STOCKWATCH.ID (WASHINGTON) – Dolar Amerika Serikat (AS) melemah terhadap berbagai mata uang pada penutupan perdagangan Kamis (10/4/2025) waktu setempat atau Jumat pagi (11/4/2025) WIB. Pelemahan ini terjadi setelah pasar dikejutkan oleh keputusan Presiden AS Donald Trump yang menunda tarif balasan hanya sehari setelah diberlakukan.
Mengutip CNBC International, dolar AS turun tajam terhadap yen Jepang sebesar 1,9% ke level 144,92. Sepanjang April ini, dolar sudah melemah 2% terhadap yen.
Penurunan dolar juga terlihat terhadap euro yang naik 1,7% menjadi US$1,1132. Sementara poundsterling Inggris menguat 0,8% menjadi US$1,2922.

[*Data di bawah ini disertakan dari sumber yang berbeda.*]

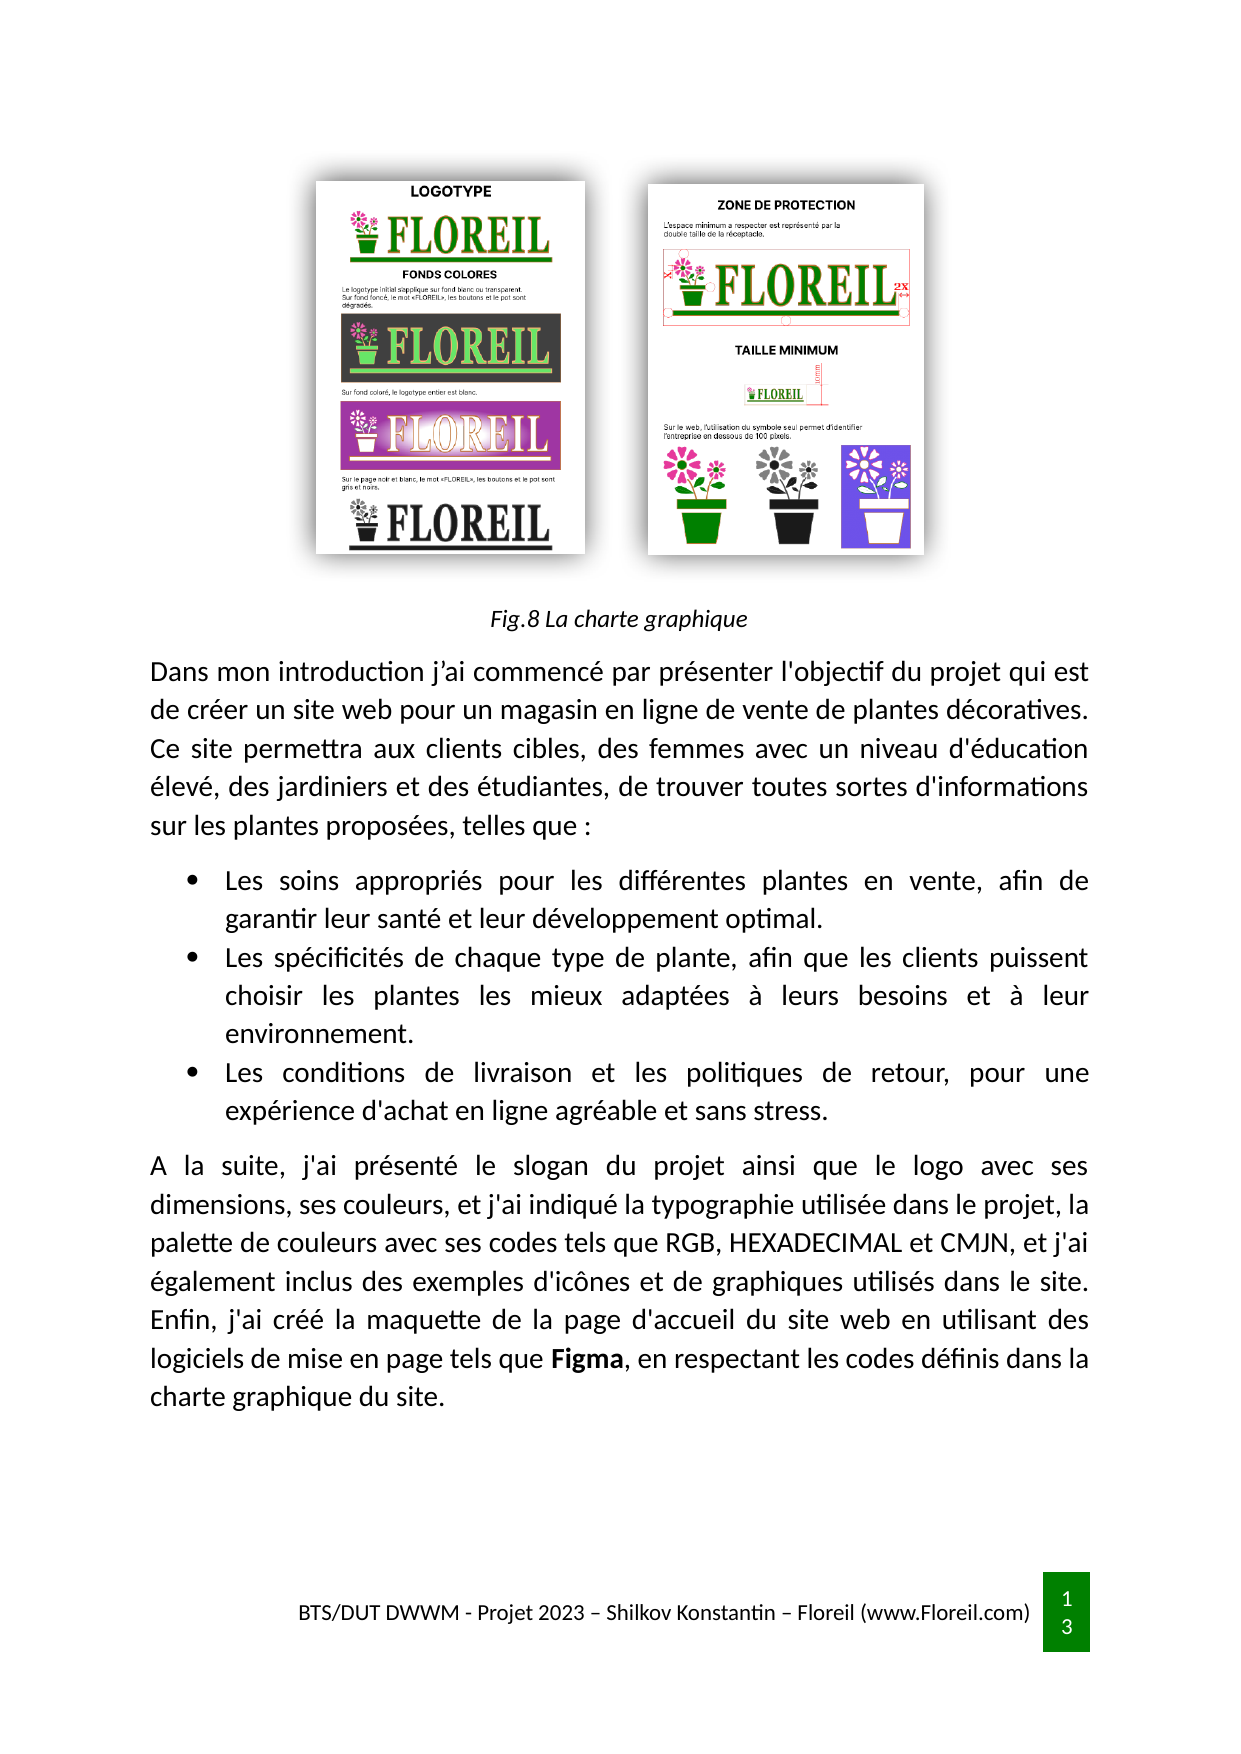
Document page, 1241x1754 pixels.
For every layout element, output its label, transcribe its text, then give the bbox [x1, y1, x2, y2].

Pasar masih mencoba mencerna arah kebijakan perdagangan AS setelah langkah tak terduga dari Trump. Ia memberikan penangguhan selama 90 hari terhadap tarif balasan yang sebelumnya disebut sebagai “Liberation Day Tariffs”. Namun, tarif dasar sebesar 10% untuk sebagian besar negara tetap diberlakukan.
Di saat yang sama, tarif impor terhadap produk dari China justru dinaikkan jadi 125% secara langsung. Ini dilakukan setelah China membalas tarif AS sebelumnya dengan bea masuk sebesar 84%.
Pengumuman ini memicu gejolak di berbagai pasar, termasuk obligasi pemerintah, komoditas, dan tentu saja mata uang. Yen Jepang dan franc Swiss yang biasanya dianggap aset aman sempat bergerak liar, sementara dolar Australia—yang dianggap cerminan sentimen pasar terhadap ekonomi global—justru menguat.
“Pasangan USD/JPY biasanya bergerak di kisaran 150–155 ketika imbal hasil obligasi pemerintah AS tenor 10 tahun berada di level 4,25% sampai 4,30% seperti saat ini,” kata Chris Turner, Kepala Riset Global di ING.
“Fakta bahwa USD/JPY masih diperdagangkan di angka 146 menunjukkan bahwa kebijakan perdagangan yang tidak konsisten kini membuat pasar menuntut premi risiko yang lebih tinggi untuk aset-aset AS,” lanjut Turner dalam catatan paginya.
Pelemahan dolar juga dipicu oleh penurunan imbal hasil obligasi AS. Hubungan tradisional antara dolar dan yield obligasi kembali terlihat, setelah sempat terputus di awal pekan saat dolar turun meskipun yield naik tajam.